◆ What to produce: Down to the last line, transcribe the records verbatim and exclude the images.

◆ Dataset records:
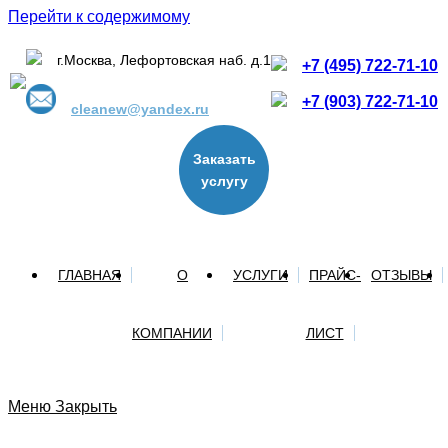
Перейти к содержимому
г.Москва, Лефортовская наб. д.1
+7 (495) 722-71-10
+7 (903) 722-71-10
cleanew@yandex.ru
Заказать
услугу
ГЛАВНАЯ
О
УСЛУГИ
ПРАЙС-
ОТЗЫВЫ
КОМПАНИИ
ЛИСТ
Меню
Закрыть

◆ Answer section:
Перейти к содержимому
г.Москва, Лефортовская наб. д.1
+7 (495) 722-71-10
+7 (903) 722-71-10
cleanew@yandex.ru
Заказать
услугу
ГЛАВНАЯ
О
УСЛУГИ
ПРАЙС-
ОТЗЫВЫ
КОМПАНИИ
ЛИСТ
Меню
Закрыть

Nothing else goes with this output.